One reason I prefer Cypress over other tools is that it behaves like a real user. It literally launches a browser and interacts with my app the same way someone sitting in front of a laptop would-- clicking, typing, navigating around. Nothing mocked, nothing simulated. When a Cypress test passes, it means the behavior is actually correct from the user's point of view.

And interestingly, I've been able to use Cypress to drive backend changes too-- even though the backend is written in Go. Because the tests go through the UI, I end up caring much more about the outcome than the process. The backend just needs to behave correctly; how it gets there is an implementation detail I can change freely.

This has had a really nice side effect: I'm not tightly coupled to my own abstractions anymore.

I can rename things, reshape handlers, reorganize files, switch approaches entirely-- and as long as the behavior stays the same, Cypress doesn't care. That freedom makes it much easier to improve the internals over time without fear of breaking things.
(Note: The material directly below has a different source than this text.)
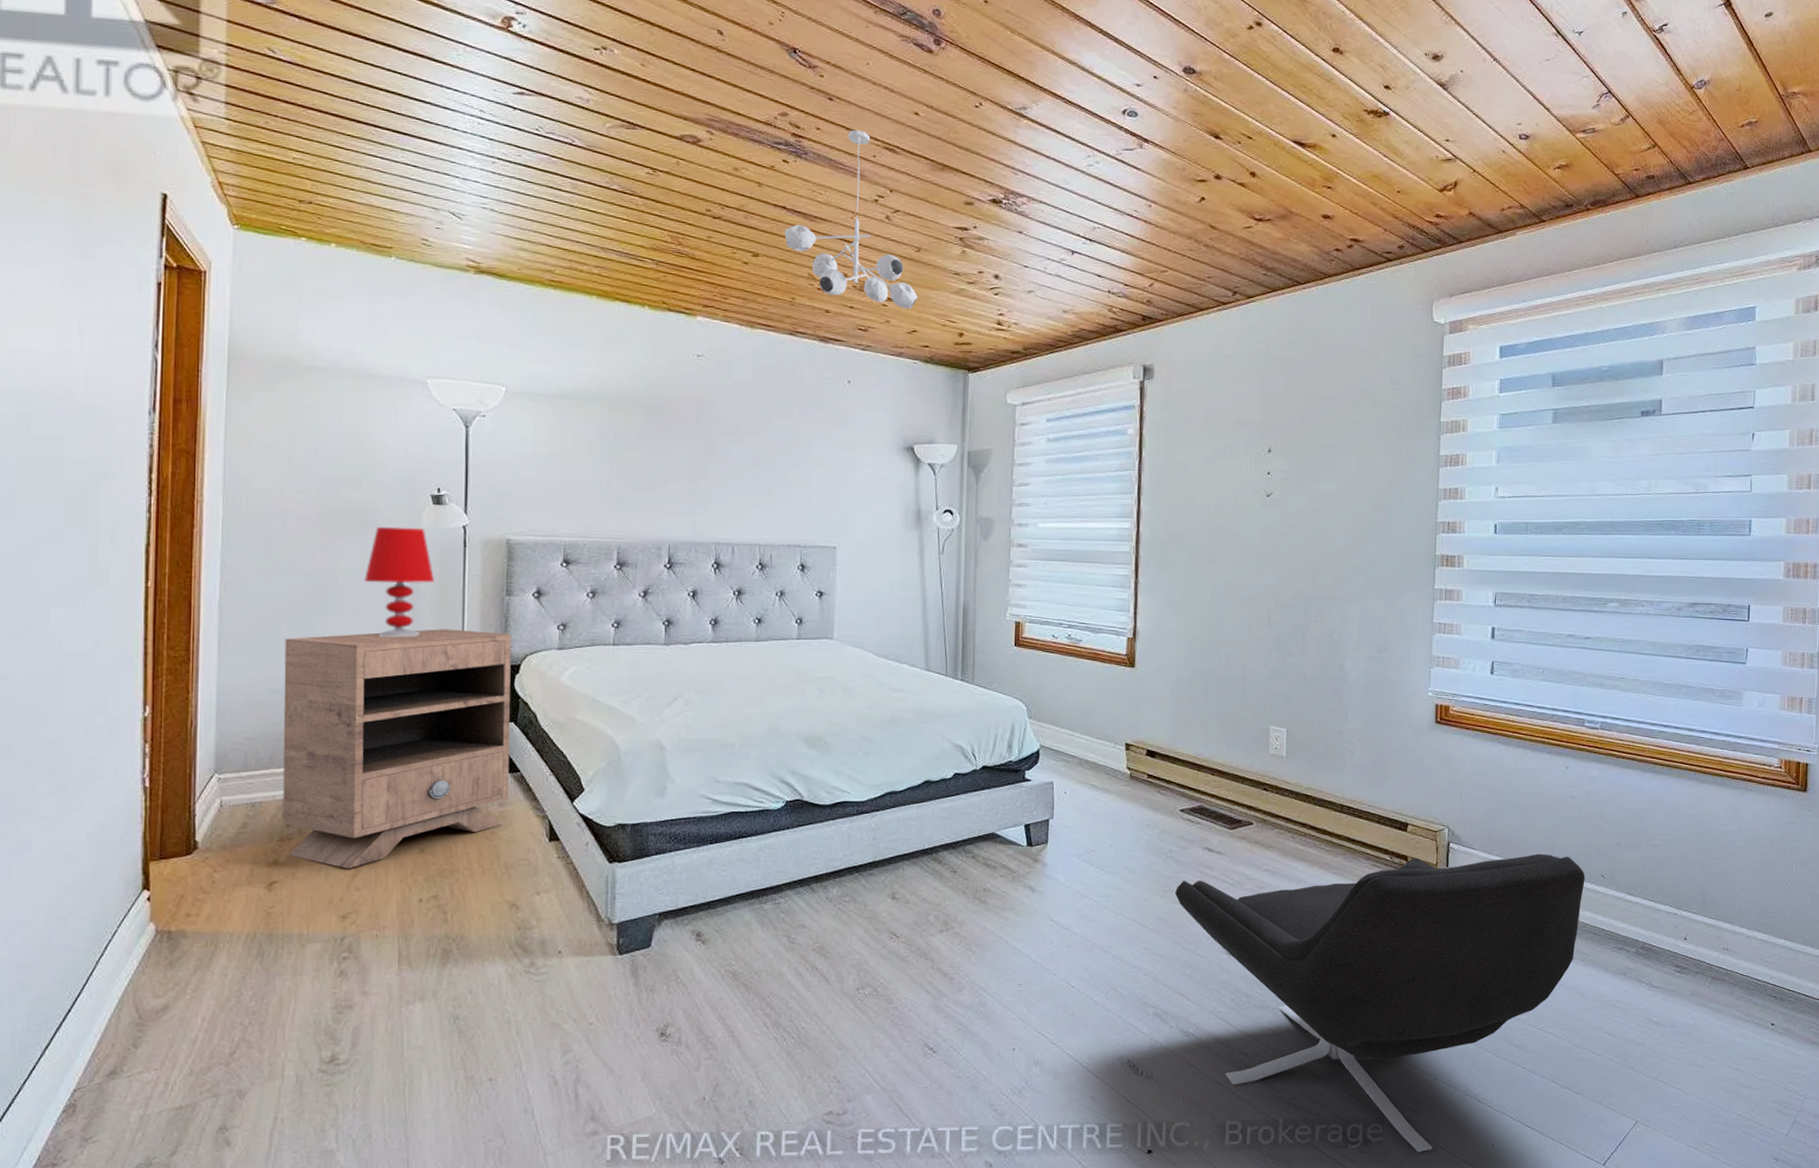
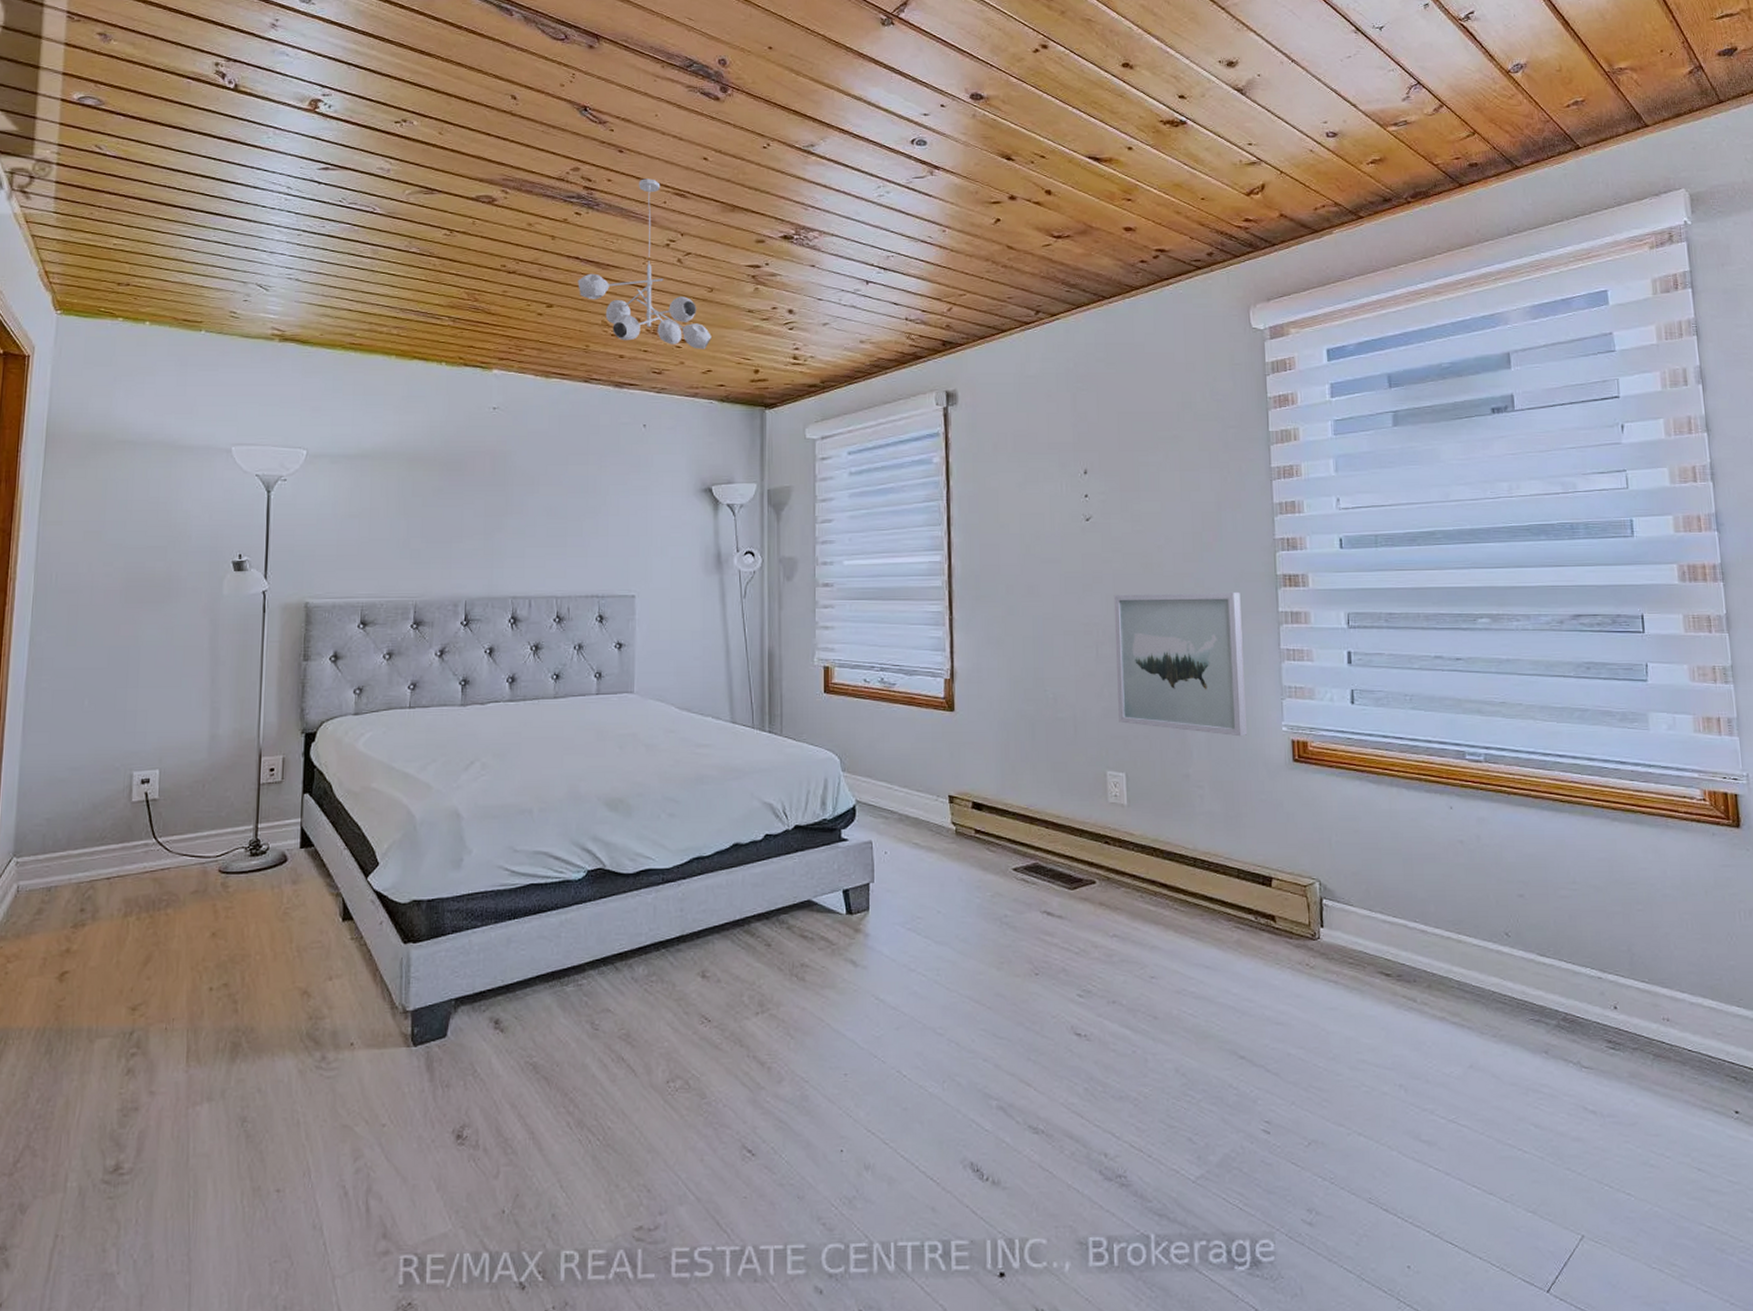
nightstand: present [282,629,511,868] -> none [77,698,308,955]
table lamp: present [365,526,435,637] -> none [166,595,234,708]
lounge chair: present [1174,853,1585,1152] -> none [1012,909,1486,1275]
wall art: none [1284,566,1402,700] -> present [1113,593,1247,737]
Cursor helps automate the repetitive parts of this loop, but the tests keep the direction grounded.

Where this approach really shines

This workflow doesn't just help with small feature work-- it gives me something much bigger: a frontend and backend that are both completely disposable.

Because Cypress tests describe behavior, not implementation details, the entire system-- React components, Go handlers, whatever abstractions I think up today-- all become replaceable. I've actually deleted whole frontends before and regenerated them with a different framework, driven purely by the test suite. Same behavior, totally new implementation.

The same idea extends to backend code as well. The tests don't know anything about how my Go code is structured; they only know what the system should do. That's the kind of decoupling I've always wanted in real projects but rarely see in practice.

This video is just a small example of that workflow in action.